# Work to complete:
Repeat every line of text in the records below word for word, leaving the pictures out of your answer.

[Stored data entries]
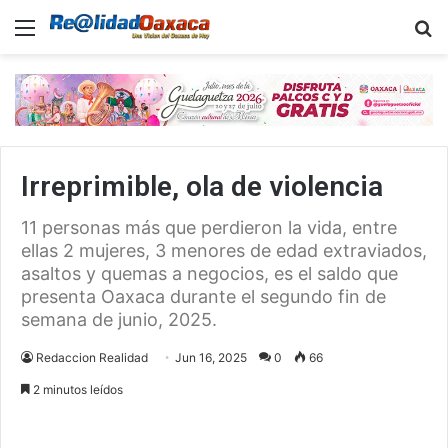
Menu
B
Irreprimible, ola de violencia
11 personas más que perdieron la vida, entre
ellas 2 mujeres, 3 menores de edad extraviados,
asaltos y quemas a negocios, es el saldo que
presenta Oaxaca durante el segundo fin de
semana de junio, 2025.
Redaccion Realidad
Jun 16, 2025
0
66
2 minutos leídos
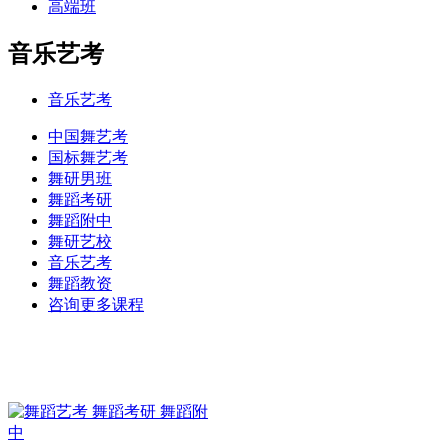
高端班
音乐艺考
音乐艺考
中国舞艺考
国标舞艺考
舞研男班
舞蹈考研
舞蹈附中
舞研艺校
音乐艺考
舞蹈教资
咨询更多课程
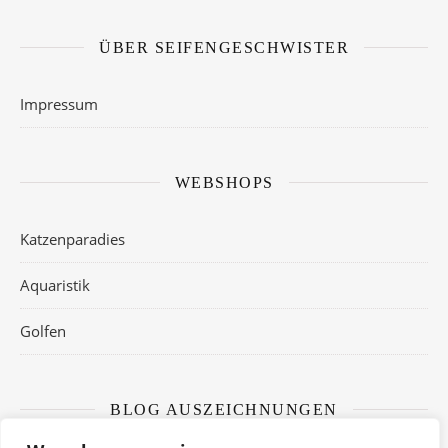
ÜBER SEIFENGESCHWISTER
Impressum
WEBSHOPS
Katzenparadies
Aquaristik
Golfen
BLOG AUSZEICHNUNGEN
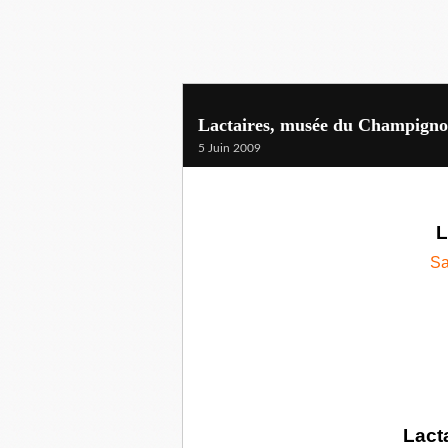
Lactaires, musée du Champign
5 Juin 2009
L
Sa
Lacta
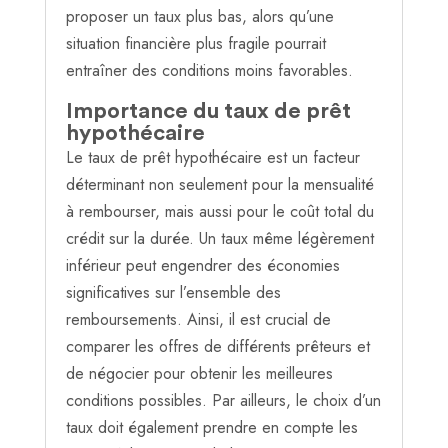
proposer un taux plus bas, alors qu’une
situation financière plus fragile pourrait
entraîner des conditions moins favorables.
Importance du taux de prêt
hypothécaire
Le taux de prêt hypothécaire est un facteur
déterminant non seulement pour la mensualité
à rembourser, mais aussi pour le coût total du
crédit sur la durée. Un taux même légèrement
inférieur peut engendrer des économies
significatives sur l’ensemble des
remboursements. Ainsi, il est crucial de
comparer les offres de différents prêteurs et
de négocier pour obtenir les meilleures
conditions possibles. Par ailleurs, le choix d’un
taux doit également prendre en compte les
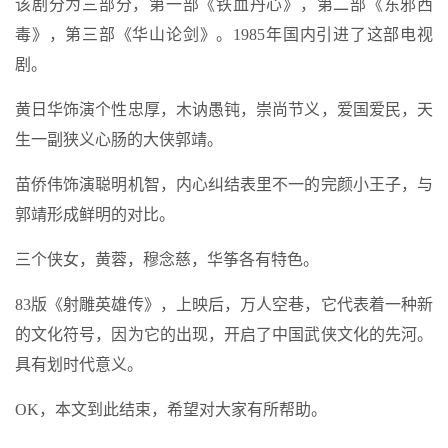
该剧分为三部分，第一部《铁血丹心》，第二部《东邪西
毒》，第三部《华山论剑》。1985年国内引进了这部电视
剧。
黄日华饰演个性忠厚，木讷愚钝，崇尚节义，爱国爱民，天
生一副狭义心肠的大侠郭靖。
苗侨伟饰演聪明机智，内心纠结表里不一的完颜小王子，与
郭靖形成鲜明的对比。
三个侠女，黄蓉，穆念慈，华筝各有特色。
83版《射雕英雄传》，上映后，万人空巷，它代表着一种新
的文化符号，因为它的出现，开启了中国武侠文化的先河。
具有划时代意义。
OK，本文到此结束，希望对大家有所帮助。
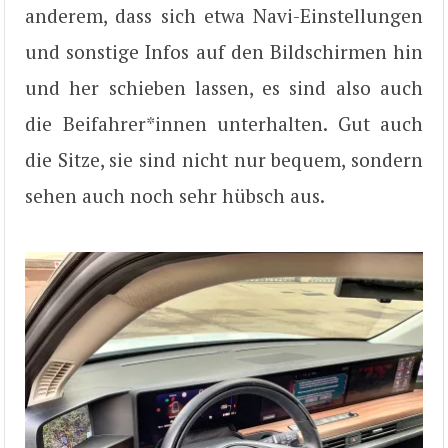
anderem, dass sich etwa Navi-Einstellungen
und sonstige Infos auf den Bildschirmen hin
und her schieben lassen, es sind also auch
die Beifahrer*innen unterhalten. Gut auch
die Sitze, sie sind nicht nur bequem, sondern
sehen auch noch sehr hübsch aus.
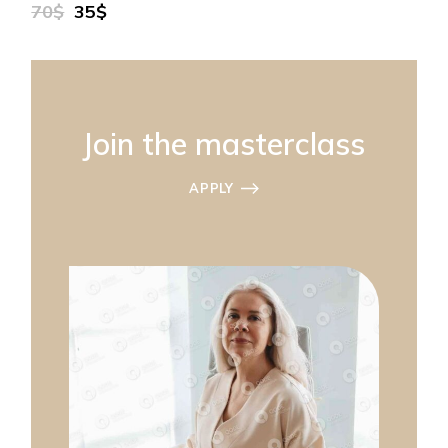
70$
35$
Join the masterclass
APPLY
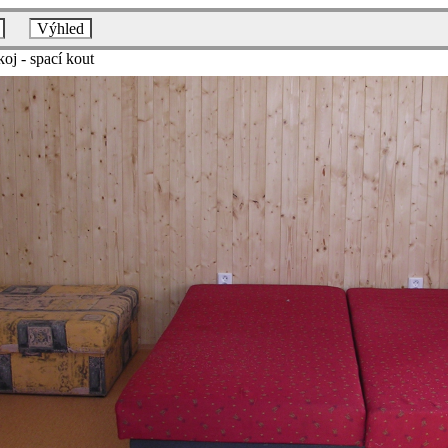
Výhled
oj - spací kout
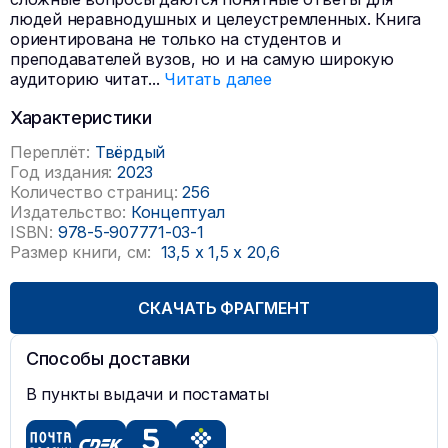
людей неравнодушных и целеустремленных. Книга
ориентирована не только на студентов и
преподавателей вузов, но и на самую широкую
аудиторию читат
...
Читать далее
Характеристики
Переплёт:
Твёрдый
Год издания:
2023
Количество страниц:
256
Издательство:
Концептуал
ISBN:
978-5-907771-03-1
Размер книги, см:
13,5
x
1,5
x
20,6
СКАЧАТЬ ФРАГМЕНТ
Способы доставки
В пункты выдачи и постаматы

# Task result:
Menu
B
Irreprimible, ola de violencia
11 personas más que perdieron la vida, entre
ellas 2 mujeres, 3 menores de edad extraviados,
asaltos y quemas a negocios, es el saldo que
presenta Oaxaca durante el segundo fin de
semana de junio, 2025.
Redaccion Realidad
Jun 16, 2025
0
66
2 minutos leídos
高端班
音乐艺考
音乐艺考
中国舞艺考
国标舞艺考
舞研男班
舞蹈考研
舞蹈附中
舞研艺校
音乐艺考
舞蹈教资
咨询更多课程
ÜBER SEIFENGESCHWISTER
Impressum
WEBSHOPS
Katzenparadies
Aquaristik
Golfen
BLOG AUSZEICHNUNGEN
Lactaires, musée du Champign
5 Juin 2009
L
Sa
Lacta
proposer un taux plus bas, alors qu’une
situation financière plus fragile pourrait
entraîner des conditions moins favorables.
Importance du taux de prêt
hypothécaire
Le taux de prêt hypothécaire est un facteur
déterminant non seulement pour la mensualité
à rembourser, mais aussi pour le coût total du
crédit sur la durée. Un taux même légèrement
inférieur peut engendrer des économies
significatives sur l’ensemble des
remboursements. Ainsi, il est crucial de
comparer les offres de différents prêteurs et
de négocier pour obtenir les meilleures
conditions possibles. Par ailleurs, le choix d’un
taux doit également prendre en compte les
该剧分为三部分，第一部《铁血丹心》，第二部《东邪西
毒》，第三部《华山论剑》。1985年国内引进了这部电视
剧。
黄日华饰演个性忠厚，木讷愚钝，崇尚节义，爱国爱民，天
生一副狭义心肠的大侠郭靖。
苗侨伟饰演聪明机智，内心纠结表里不一的完颜小王子，与
郭靖形成鲜明的对比。
三个侠女，黄蓉，穆念慈，华筝各有特色。
83版《射雕英雄传》，上映后，万人空巷，它代表着一种新
的文化符号，因为它的出现，开启了中国武侠文化的先河。
具有划时代意义。
OK，本文到此结束，希望对大家有所帮助。
anderem, dass sich etwa Navi-Einstellungen
und sonstige Infos auf den Bildschirmen hin
und her schieben lassen, es sind also auch
die Beifahrer*innen unterhalten. Gut auch
die Sitze, sie sind nicht nur bequem, sondern
sehen auch noch sehr hübsch aus.
70$
35$
Join the masterclass
APPLY
Výhled
oj - spací kout
людей неравнодушных и целеустремленных. Книга
ориентирована не только на студентов и
преподавателей вузов, но и на самую широкую
аудиторию читат
...
Читать далее
Характеристики
Переплёт:
Твёрдый
Год издания:
2023
Количество страниц:
256
Издательство:
Концептуал
ISBN:
978-5-907771-03-1
Размер книги, см:
13,5
x
1,5
x
20,6
СКАЧАТЬ ФРАГМЕНТ
Способы доставки
В пункты выдачи и постаматы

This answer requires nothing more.